Rob Ninkovich (Lincoln-Way Central, Joliet Junior College) has started all 15 games at left defensive end for the New England Patriots. He leads the team with eight sacks and has 57 tackles, including 32 solo.
Ninkovich also has a bit of Peanut Tillman in his makeup. Ninkovich has five forced fumbles and four fumble recoveries. The Patriots have forced six fumbles as a team.
Partially because of injuries to teammates, Kelvin Hayden (Joliet Junior College) has seen significant playing time in the secondary for the Bears. He has been in all 15 games and has 35 tackles, including 24 solo, returned an interception 39 yards and has recovered four fumbles.

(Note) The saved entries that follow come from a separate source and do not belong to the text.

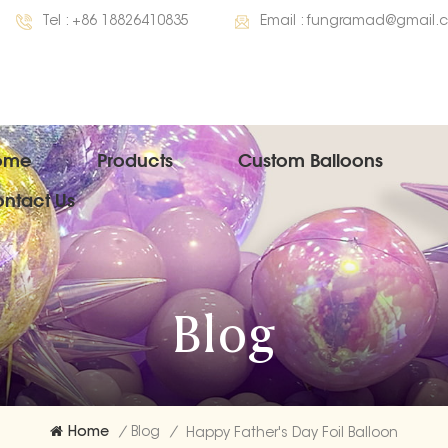
Tel :
+86 18826410835
Email :
fungramad@gmail.
ome
Products
Custom Balloons
ntact Us
Blog
Home
/
Blog
/
Happy Father's Day Foil Balloon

Byron Stingily (Romeoville, Joliet Junior College) is the No. 1 backup at both offensive tackle positions for the Tennessee Titans. He has appeared in four games and made his first start last week against Green Bay.
Adam Gettis (Lincoln-Way East) is No. 2 on the depth chart at right guard for the Washington Redskins but has yet to see action.
Finally, we began by discussing Harbor’s injury suffered against the Bengals, whose defensive coordinator is Mike Zimmer (Lockport). Zimmer’s unit is sixth in the league in total defense, allowing 317.5 yards per game, and eighth in points allowed at 20.8 per game. It is a big reason the Bengals will be in the AFC playoff field.